### TASK TO COMPLETE
Repeat the listing below exactly. Pictures do not belong in the copy.

### INPUT FOR THIS TASK
----

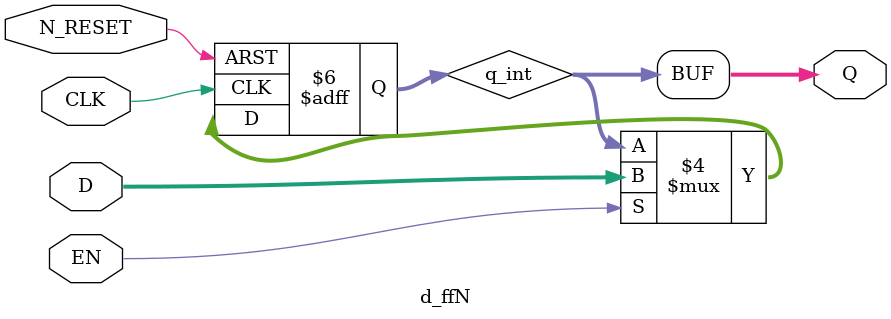
<source format=sv>
module d_ffN #(parameter N=8) (output logic [N-1:0] Q, input logic [N-1:0] D, input logic CLK, N_RESET, EN);

logic [N-1:0] q_int;
assign #(10ps) Q = q_int;

always_ff @(posedge CLK, negedge N_RESET) begin
	//Reset takes precedence
	if (N_RESET == 1'b0) begin
		q_int <= 8'b0;
	end
	else begin
		//Otherwise if EN=1 then Q = D (and latches)
		if (EN == 1) 
			q_int <= D;
	end
end
	
endmodule

</source>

----

### YOUR RESPONSE
<source format=sv>
module d_ffN #(parameter N=8) (output logic [N-1:0] Q, input logic [N-1:0] D, input logic CLK, N_RESET, EN);

logic [N-1:0] q_int;
assign #(10ps) Q = q_int;

always_ff @(posedge CLK, negedge N_RESET) begin
	//Reset takes precedence
	if (N_RESET == 1'b0) begin
		q_int <= 8'b0;
	end
	else begin
		//Otherwise if EN=1 then Q = D (and latches)
		if (EN == 1) 
			q_int <= D;
	end
end
	
endmodule

</source>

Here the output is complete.